═════ Document text

Jeremy Bell always dazzles and mesmerizes! One cannot fail to fall under his spell!

We continue to weave a spell of musical magic for you, this time infused with a new level of spirit and energy, as virtuoso violinist Jeremy Bell returns for a 13th time, to take centre stage in the Baroque concert ‘Magic and Fire’.

Our special guest is always hailed with enthusiasm for his vibrant and engaging performances, and radiates a special energy, immersing himself thoroughly in the music. Jeremy Bell “agitates in the most intelligent and persuasive manner” (Toronto Star).

Our programme was specially crafted with Jeremy in mind. It features music from 17th and 18th-century Italy, and was performed live in St. Paul’s United Church, Thunder Bay, Ontario on November 30, 2019, during Consortium’s 41st concert season. We are delighted to share with you six short works drawn from the archival video which was recorded on that occasion. Jeremy is joined by violinist Katie Stevens, cellist Ella Hopwood, and harpsichordist/Artistic Director Elizabeth Ganiatsos. The string players are using reproductions of Baroque bows, and the French double harpsichord is a copy of an 18th-century instrument by Pascal Taskin from 1769/1770 (Paris). In honour of the inclusion of music written by Venetians, we have hung the colourful banners of the Most Serene Republic of Venice at the front.

══════════
═════ Study material

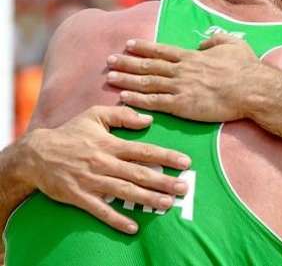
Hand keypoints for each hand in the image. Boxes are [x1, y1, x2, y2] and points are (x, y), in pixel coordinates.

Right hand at [18, 106, 190, 233]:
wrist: (36, 155)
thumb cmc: (70, 133)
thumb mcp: (94, 115)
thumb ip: (122, 115)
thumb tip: (148, 119)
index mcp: (110, 144)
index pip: (144, 151)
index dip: (166, 156)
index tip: (185, 162)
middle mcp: (104, 163)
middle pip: (139, 174)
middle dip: (164, 181)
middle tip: (184, 188)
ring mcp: (92, 181)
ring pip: (125, 192)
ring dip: (147, 199)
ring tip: (167, 204)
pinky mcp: (79, 197)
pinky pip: (101, 210)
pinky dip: (117, 219)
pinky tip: (133, 226)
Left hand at [106, 35, 258, 121]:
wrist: (251, 89)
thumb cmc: (246, 68)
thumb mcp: (234, 44)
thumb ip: (216, 40)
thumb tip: (203, 42)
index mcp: (193, 56)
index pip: (162, 50)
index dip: (144, 47)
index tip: (128, 44)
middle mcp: (182, 70)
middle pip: (149, 65)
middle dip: (127, 62)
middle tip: (110, 60)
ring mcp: (180, 88)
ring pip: (147, 83)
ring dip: (127, 80)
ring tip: (110, 78)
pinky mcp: (182, 106)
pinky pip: (154, 102)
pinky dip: (137, 99)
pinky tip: (124, 98)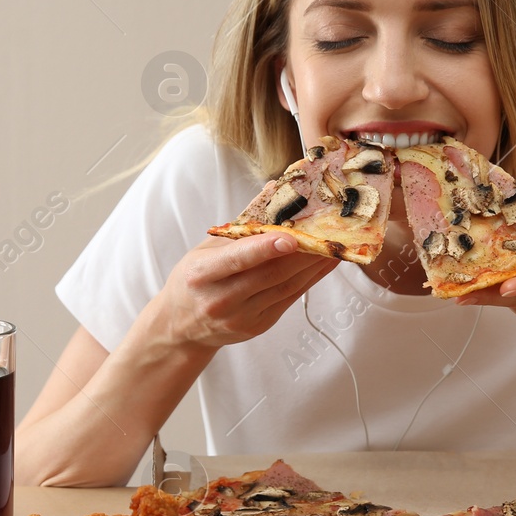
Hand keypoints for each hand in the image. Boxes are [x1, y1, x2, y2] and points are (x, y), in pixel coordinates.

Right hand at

══════════

Using the information
- 1) In the concert description above, in which church was the program performed live?
- 2) For each statement, state whether the concert description above supports it, answering yes or no and quoting the deciding words: (a) Jeremy Bell appears for the thirteenth time. (b) The harpsichord used is an original instrument built by Pascal Taskin. (c) The concert took place during Consortium’s 40th season.

Exercise responses
- 1) St. Paul’s United Church, Thunder Bay, Ontario.

- 2)
(a) Yes: "returns for a 13th time"
(b) No: "is a copy of an 18th-century instrument by Pascal Taskin"
(c) No: "during Consortium’s 41st concert season"